Stored items:
BEGIN
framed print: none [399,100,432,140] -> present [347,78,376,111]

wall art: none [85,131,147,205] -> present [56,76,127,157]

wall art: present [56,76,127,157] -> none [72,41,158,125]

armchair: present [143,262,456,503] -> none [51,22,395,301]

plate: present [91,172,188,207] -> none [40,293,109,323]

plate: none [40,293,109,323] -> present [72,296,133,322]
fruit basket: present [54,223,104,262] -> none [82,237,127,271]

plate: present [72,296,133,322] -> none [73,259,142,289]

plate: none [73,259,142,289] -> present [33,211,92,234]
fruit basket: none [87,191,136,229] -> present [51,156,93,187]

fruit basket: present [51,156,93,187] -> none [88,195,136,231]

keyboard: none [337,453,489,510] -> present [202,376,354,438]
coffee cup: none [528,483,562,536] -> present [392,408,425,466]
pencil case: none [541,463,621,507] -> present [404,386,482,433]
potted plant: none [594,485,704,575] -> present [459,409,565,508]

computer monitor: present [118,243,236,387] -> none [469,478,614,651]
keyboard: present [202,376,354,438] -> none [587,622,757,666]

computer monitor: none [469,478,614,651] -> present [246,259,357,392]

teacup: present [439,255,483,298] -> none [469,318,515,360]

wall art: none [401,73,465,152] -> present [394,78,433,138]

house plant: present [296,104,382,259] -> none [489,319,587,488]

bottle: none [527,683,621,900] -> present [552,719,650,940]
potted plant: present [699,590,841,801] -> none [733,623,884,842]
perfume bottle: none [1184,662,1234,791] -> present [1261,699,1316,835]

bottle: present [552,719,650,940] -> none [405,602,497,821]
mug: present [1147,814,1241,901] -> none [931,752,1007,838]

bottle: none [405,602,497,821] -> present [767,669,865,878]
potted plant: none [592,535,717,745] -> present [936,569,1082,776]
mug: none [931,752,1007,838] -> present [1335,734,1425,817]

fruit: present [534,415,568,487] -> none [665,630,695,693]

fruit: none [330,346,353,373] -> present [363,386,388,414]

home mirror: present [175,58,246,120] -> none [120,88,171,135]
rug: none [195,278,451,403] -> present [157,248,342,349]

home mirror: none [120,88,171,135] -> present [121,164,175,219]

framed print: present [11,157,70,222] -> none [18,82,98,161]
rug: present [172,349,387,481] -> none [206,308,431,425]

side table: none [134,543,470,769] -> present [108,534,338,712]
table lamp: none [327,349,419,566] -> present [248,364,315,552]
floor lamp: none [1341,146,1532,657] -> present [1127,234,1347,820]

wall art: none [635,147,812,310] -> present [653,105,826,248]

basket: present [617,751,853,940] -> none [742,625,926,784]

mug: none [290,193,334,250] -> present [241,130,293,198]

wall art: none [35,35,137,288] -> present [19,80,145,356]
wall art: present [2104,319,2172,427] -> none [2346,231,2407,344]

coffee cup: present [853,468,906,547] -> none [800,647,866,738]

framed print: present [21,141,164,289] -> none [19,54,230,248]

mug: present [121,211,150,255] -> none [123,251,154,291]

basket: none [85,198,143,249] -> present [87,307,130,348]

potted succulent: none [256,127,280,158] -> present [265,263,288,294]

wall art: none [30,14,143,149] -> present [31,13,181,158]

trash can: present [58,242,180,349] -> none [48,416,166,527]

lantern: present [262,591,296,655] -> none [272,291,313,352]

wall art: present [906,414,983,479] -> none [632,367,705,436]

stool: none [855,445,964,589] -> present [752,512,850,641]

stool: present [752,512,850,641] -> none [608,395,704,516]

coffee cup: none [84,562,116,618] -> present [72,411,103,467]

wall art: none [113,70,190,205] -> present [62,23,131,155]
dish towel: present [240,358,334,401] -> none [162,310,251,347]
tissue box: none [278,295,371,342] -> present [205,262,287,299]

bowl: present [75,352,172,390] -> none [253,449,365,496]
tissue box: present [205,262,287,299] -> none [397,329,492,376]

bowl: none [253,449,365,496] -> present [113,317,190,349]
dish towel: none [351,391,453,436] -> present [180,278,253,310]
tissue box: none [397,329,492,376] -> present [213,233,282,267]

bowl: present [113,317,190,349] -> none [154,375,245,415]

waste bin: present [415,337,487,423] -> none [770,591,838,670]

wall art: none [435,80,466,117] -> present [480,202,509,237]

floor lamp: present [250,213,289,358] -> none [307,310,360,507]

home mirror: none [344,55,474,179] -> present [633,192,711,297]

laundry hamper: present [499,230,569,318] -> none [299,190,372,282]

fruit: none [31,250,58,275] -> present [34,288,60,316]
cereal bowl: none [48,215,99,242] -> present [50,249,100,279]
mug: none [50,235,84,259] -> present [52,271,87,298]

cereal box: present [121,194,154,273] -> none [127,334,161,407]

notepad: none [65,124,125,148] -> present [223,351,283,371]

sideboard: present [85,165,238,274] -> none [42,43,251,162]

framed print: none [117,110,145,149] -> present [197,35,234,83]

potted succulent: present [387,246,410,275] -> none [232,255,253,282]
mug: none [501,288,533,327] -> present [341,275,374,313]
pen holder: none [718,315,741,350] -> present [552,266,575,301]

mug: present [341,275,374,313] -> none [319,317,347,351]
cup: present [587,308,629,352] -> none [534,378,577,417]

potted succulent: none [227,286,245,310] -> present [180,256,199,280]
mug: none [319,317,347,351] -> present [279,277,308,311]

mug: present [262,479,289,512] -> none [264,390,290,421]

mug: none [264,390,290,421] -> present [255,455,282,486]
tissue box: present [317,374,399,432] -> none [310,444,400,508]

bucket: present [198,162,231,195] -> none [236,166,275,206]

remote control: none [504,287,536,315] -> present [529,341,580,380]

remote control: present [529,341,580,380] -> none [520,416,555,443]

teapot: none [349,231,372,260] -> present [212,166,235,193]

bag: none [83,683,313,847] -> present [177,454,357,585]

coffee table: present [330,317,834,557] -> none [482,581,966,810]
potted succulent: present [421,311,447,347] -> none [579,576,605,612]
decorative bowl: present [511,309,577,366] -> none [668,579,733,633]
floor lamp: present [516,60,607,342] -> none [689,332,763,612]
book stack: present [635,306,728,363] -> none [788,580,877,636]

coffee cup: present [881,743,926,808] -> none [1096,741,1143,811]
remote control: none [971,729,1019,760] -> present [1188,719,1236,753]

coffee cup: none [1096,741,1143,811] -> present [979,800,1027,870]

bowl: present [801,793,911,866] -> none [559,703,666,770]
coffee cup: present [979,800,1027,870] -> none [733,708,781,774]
END
The problem: Copy each line above that has the word "table".

Answer to the problem:
side table: none [134,543,470,769] -> present [108,534,338,712]
table lamp: none [327,349,419,566] -> present [248,364,315,552]
coffee table: present [330,317,834,557] -> none [482,581,966,810]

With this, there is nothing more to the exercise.